Going walking at Langebaan Lagoon on the West Coast with Eddie Papier is like having your own talking encyclopaedia. He’s lived here his whole life, first as a child, later as a ranger with the West Coast National Park. Now that he’s retired from the park, he keeps in touch by acting as a guide, and there’s not much he doesn’t remember or know about the area.
‘When I was a child we thought of everything here as our own,’ he confessed. ‘Farmers used to come to hunt and they’d set their sights by shooting at flamingo in the lagoon. When they left, my granny used to send us kids to pick up the birds and she’d cook them. They taste like fish.’
‘We used to make boats from paraffin tins and sail them in the gullies. We got water from Oostewal farm, which was a long way away. Every day, three of us brothers would have to fill three 25-gallon drums and bring them home before we walked to school.’ One drum was for the donkeys, one for the household and one for laundry. ‘Once a week we also had to get fresh cow dung for our granny to smear on the floors. The cows grazed at Mooimark farm, so we’d set off with buckets on our heads.’ No prizes for guessing it wasn’t one of their favourite jobs.
The Seeberg info centre is a tiny old stone shepherd’s hut that Eddie remembers from his childhood. Now restored, it perches on a huge rock overlooking the lagoon. Inside, information panels tell the history of the area, from farms like Geelbek and Seeberg to settlements like Churchhaven and Oudepost. Eddie helped compile some of the oral history, and there’s a panel devoted to his own family history. Eddie’s father worked on fishing boats and was away for eight to nine months of the year.
After the Langebaan National Park came into being in 1985 (the name later changed to the West Coast National Park) Eddie worked as a field ranger for 20 years. Who better? He knows the area like the back of his hand. The islands of Schaapen, Marcus, Malgas and Jutten are part of the park and he worked on the islands for seven years. ‘It was a really lonely life,’ he recalled. ‘But the worst was that when the weather was bad, you might have to go without food if the supply boats couldn’t get to the island.
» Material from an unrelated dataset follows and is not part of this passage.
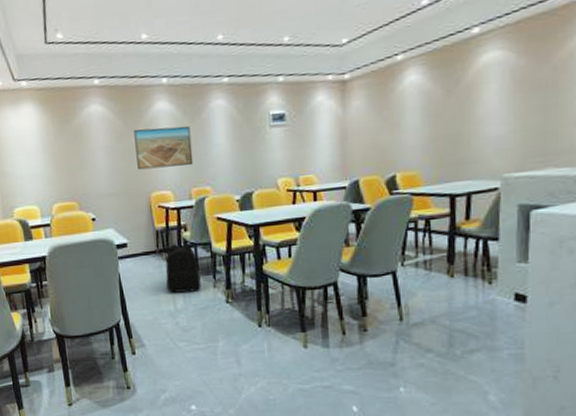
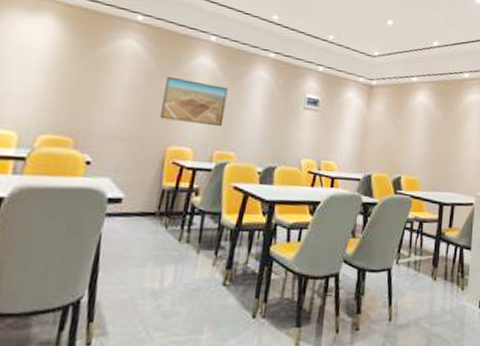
backpack: present [165,243,201,293] -> none [157,208,202,268]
Sometimes they’d just try to throw a few tins of food.’
He told us how pelicans have caused problems on the islands. Their population grew from about 185 pairs in 1985 to 2000 pelicans in 2007. Since there was no longer enough fish and agricultural offal for them to eat, they took to raiding thousands of nests and eating the chicks of seabirds like Cape gannets, kelp gulls and cormorants. By 2006, the storyboard explained, 'The pelicans had seriously impacted the delicately balanced breeding populations, but they couldn't be shot as the species is listed as near-threatened in the Red Data Book.'
Visit the Seeberg information centre in the West Coast National Park and see for yourself.